> **CHECK YOUR UNDERSTANDING**:
(a) Using the passage below on Spain's tourism data spaces report, decide whether each statement agrees with it: (i) Segittur published the report in collaboration with Turium; (ii) the report names Segittur as the promoter of use cases focused on generating business; (iii) more than 120 companies make up the Smart Cities and Smart Tourism Commission of AMETIC. Answer yes or no for each, quoting the deciding words of the passage.
(b) Write the next part of the passage below on Spain's tourism data spaces report, picking up after its final sentence.

Report "Spain and the Challenge of Tourism Data Spaces"
The report, published by Segittur, in collaboration with Turium, analyses the key challenges facing Spain in terms of data spaces in the tourism sector. Participants include destinations with experience in data sharing and management such as the province of Barcelona, Benidorm and Logroño; and companies that stimulate the sector such as Amadeus, ForwardKeys, Mastercard and Telefónica Tech.
Data is seen as an opportunity for the development of tourism intelligence. Data spaces could be a key accelerator for the digitalisation of the sector and its competitiveness based on innovation.
The report highlights the essential role of three players: private companies, as promoters of use cases focused on generating business; destinations, as guarantors of sustainable tourism development; and Segittur, as the coordinator of a strategic vision for the sustainable and inclusive digital transformation of tourism in Spain. In addition, the report highlights the importance of technology development companies, such as the more than 120 companies that make up the Smart Cities and Smart Tourism Commission of the Multi-sectoral Association of Spanish Electronics and Communications Companies (AMETIC).
You can download the full report here.
Use cases and initial experiences
Experimentation, the creation of reference structures and the identification of business are clear objectives of pilot projects in the field of data sharing. In this way, use cases contribute to making digital transformation a sectoral movement with extensive participation from businesses.
During the presentation of the report, María Muñoz, Director of Business Development in Spain at Telefónica IoT and Big Data Tech, emphasised the very high demand for sensor technology and the value of combining this data to improve destination management and the experience of tourists and local residents. She highlighted infrastructures associated with lighting, the quality of swimming water, the measuring of solar radiation on beaches and the construction of smart buildings, but also the management of cruise passenger flows at the destination, in order to recommend itineraries that strengthen tourist-local coexistence and avoid tourism-phobia.

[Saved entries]
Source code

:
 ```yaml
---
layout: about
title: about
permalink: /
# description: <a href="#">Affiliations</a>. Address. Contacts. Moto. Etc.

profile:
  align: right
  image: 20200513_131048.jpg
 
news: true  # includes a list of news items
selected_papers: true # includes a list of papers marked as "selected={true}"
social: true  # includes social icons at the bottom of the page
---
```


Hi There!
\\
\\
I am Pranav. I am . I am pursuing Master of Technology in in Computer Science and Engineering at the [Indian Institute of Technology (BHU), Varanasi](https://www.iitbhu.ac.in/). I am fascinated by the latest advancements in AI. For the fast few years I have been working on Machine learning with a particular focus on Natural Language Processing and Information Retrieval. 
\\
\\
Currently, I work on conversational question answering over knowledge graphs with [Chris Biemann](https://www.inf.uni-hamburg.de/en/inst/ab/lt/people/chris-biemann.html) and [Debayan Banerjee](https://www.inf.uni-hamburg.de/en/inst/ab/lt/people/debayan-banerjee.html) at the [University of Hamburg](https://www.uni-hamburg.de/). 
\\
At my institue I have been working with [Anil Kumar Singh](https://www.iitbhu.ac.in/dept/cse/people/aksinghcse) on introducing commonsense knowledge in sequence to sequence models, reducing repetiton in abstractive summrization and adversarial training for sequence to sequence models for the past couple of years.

> **OUTPUTS IN ORDER**:
(a)
(i) Yes: "The report, published by Segittur, in collaboration with Turium"
(ii) No: "private companies, as promoters of use cases focused on generating business"
(iii) Yes: "the more than 120 companies that make up the Smart Cities and Smart Tourism Commission"

(b)
From Mastercard, Daniel Nieto, vice-president of Government Relations, delved into the concept of sustainable tourism. He presented initiatives that enhance tourists' contribution to a destination's purpose (for example, providing donations for the protection of cultural heritage) or that identify visitor profiles willing to pay up to 5% more for their trip if it is respectful of the environment.
Eduardo Salido, Senior Manager of Industry Affairs at Amadeus, provided a clear example of the user benefits of data sharing in the transport sector: making available on one single medium all the tickets and connections on different means of transport that users may have on a journey. He also explained the important role that data spaces can play in opening up new markets for SMEs and making it easier for them to reach out to customers who were unaware of their services.
Bruno Lechiguero, Head of Data at ForwardKeys, also spoke at the presentation, emphasising the need to explore the boundaries of data spaces. In other words, the before (how to obtain data, convince data holders of the added value of sharing data and the need for technological development) and the after (working to ensure that consumers have the capacity to digest and take advantage of the data).